## Stored records

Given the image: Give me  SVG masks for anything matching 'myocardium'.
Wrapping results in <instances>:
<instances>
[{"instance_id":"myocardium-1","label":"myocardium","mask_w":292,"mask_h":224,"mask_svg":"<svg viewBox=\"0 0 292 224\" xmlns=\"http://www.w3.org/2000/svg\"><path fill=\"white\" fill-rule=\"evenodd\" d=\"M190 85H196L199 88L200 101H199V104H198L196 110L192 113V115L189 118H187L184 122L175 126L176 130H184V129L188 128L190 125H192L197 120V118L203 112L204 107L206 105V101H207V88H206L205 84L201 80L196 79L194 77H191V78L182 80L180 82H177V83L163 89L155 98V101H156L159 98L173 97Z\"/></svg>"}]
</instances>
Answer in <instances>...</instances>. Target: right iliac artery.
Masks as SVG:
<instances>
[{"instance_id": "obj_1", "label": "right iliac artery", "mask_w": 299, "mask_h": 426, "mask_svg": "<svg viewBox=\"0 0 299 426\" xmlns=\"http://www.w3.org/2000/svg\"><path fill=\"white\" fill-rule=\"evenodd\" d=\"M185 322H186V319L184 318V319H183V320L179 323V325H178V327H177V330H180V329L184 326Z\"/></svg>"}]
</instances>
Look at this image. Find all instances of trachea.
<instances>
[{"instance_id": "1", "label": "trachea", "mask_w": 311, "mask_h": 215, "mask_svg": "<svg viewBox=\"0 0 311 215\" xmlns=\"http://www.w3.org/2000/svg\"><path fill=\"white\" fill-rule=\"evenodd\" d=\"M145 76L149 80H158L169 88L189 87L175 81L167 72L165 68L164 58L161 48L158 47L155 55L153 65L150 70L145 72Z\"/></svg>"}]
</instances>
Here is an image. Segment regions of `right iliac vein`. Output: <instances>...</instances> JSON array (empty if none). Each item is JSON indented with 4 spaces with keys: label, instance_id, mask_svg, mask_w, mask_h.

## What you will do
Can you copy out every one of the records above, word for word, keeping each line unchanged?

## Response below
Given the image: Give me  SVG masks for anything matching 'myocardium'.
Wrapping results in <instances>:
<instances>
[{"instance_id":"myocardium-1","label":"myocardium","mask_w":292,"mask_h":224,"mask_svg":"<svg viewBox=\"0 0 292 224\" xmlns=\"http://www.w3.org/2000/svg\"><path fill=\"white\" fill-rule=\"evenodd\" d=\"M190 85H196L199 88L200 101H199V104H198L196 110L192 113V115L189 118H187L184 122L175 126L176 130H184V129L188 128L190 125H192L197 120V118L203 112L204 107L206 105V101H207V88H206L205 84L201 80L196 79L194 77H191V78L182 80L180 82H177V83L163 89L155 98V101H156L159 98L173 97Z\"/></svg>"}]
</instances>
Answer in <instances>...</instances>. Target: right iliac artery.
Masks as SVG:
<instances>
[{"instance_id": "obj_1", "label": "right iliac artery", "mask_w": 299, "mask_h": 426, "mask_svg": "<svg viewBox=\"0 0 299 426\" xmlns=\"http://www.w3.org/2000/svg\"><path fill=\"white\" fill-rule=\"evenodd\" d=\"M185 322H186V319L184 318V319H183V320L179 323V325H178V327H177V330H180V329L184 326Z\"/></svg>"}]
</instances>
Look at this image. Find all instances of trachea.
<instances>
[{"instance_id": "1", "label": "trachea", "mask_w": 311, "mask_h": 215, "mask_svg": "<svg viewBox=\"0 0 311 215\" xmlns=\"http://www.w3.org/2000/svg\"><path fill=\"white\" fill-rule=\"evenodd\" d=\"M145 76L149 80H158L169 88L189 87L175 81L167 72L165 68L164 58L161 48L158 47L155 55L153 65L150 70L145 72Z\"/></svg>"}]
</instances>
Here is an image. Segment regions of `right iliac vein`. Output: <instances>...</instances> JSON array (empty if none). Each item is JSON indented with 4 spaces with keys: label, instance_id, mask_svg, mask_w, mask_h.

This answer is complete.